Ionic liquids (ILs), depending on their cation−anion combinations, are known to influence the conformational properties and activities of proteins in a nonuniform manner. To obtain microscopic understanding of such influence, it is important to characterize protein−IL interactions and explore the modified solvation environment around the protein. In this work, molecular dynamics (MD) simulations of the globular protein α-lactalbumin have been carried out in aqueous IL solutions containing 1-butyl-3-methylimidazolium cations (BMIM +) in combination with a series of anions with varying degree of hydrophilicity, namely, hexafluorophosphate (PF 6 −), ethyl sulfate (ETS −), acetate (OAc −), chloride (Cl −), dicyanamide (DCA −), and nitrate (NO 3 −).
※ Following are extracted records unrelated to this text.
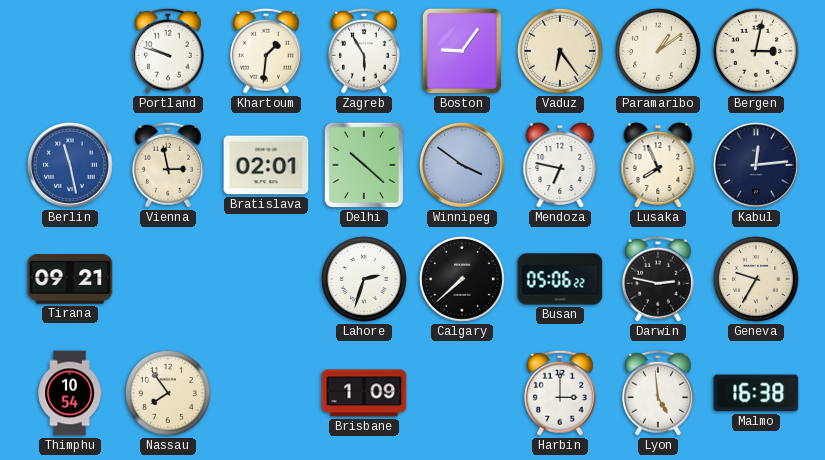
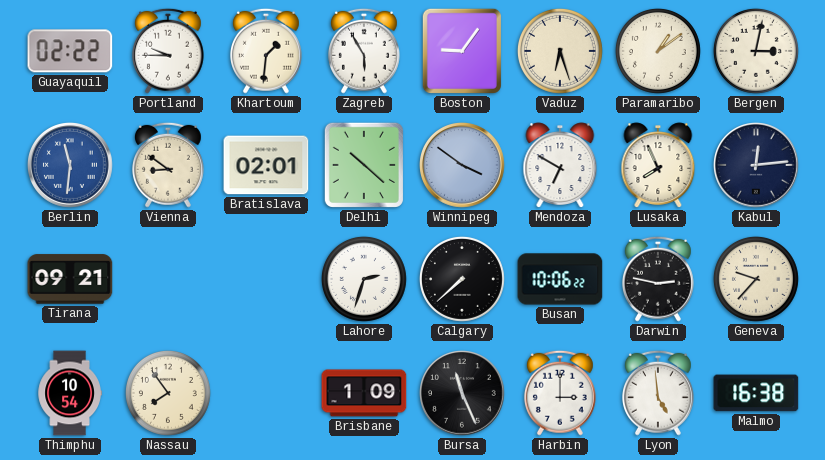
Guayaquil: none -> 02:22
Portland: 9:48 -> 9:45
Vaduz: 6:24 -> 6:27
Berlin: 11:28 -> 11:31
Vienna: 2:58 -> 8:51
Mendoza: 6:47 -> 6:50
Busan: 05:06 -> 10:06
Geneva: 9:35 -> 9:37
Bursa: none -> 11:26
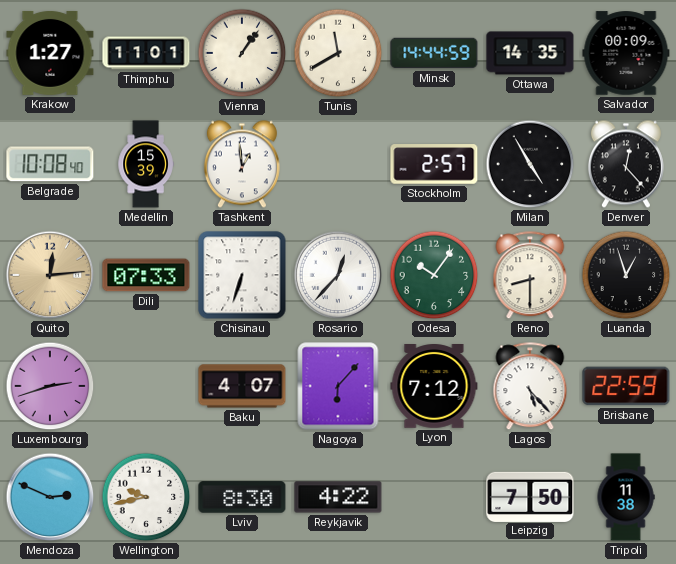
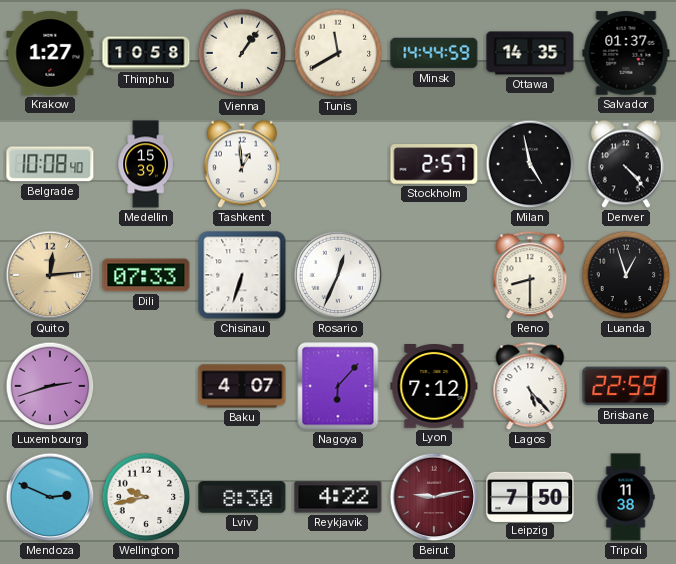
Thimphu: 11:01 -> 10:58
Salvador: 00:09 -> 01:37
Milan: 4:55 -> 4:58
Denver: 12:23 -> 4:23
Rosario: 12:37 -> 12:34
Odesa: 10:06 -> none
Beirut: none -> 9:13
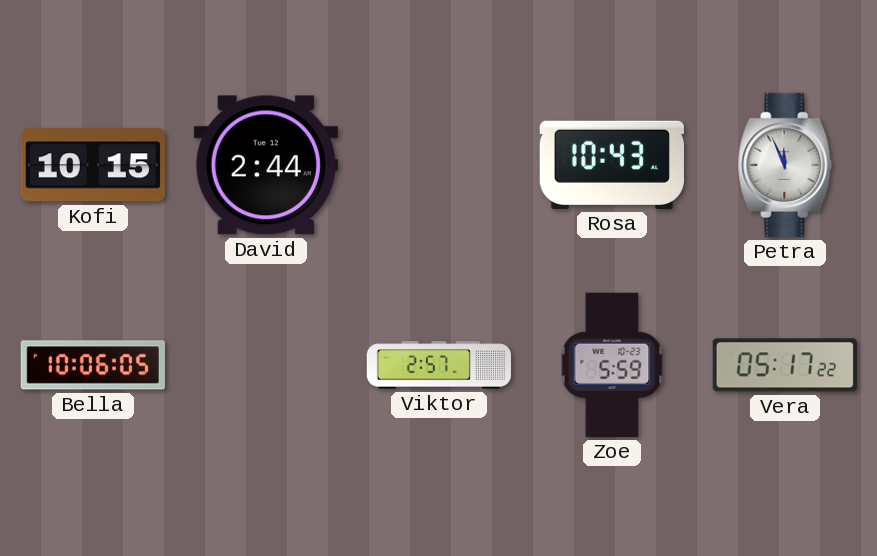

The calculations revealed that ILs with hydrophobic and hydrophilic anions have contrasting influence on conformational flexibility of the protein. It is further observed that the BMIM + cations exhibit site-specific orientations at the interface depending on the hydrophilicity of the anion component. Most importantly, the results demonstrated enhanced propensity of hydrophilic ILs to replace relatively weaker protein−water hydrogen bonds by stronger protein−IL hydrogen bonds at the protein surface as compared to the hydrophobic ILs. Such breaking of protein−water hydrogen bonds at a greater extent leads to greater loss of water hydrating the protein in the presence of hydrophilic ILs, thereby reducing the protein's stability.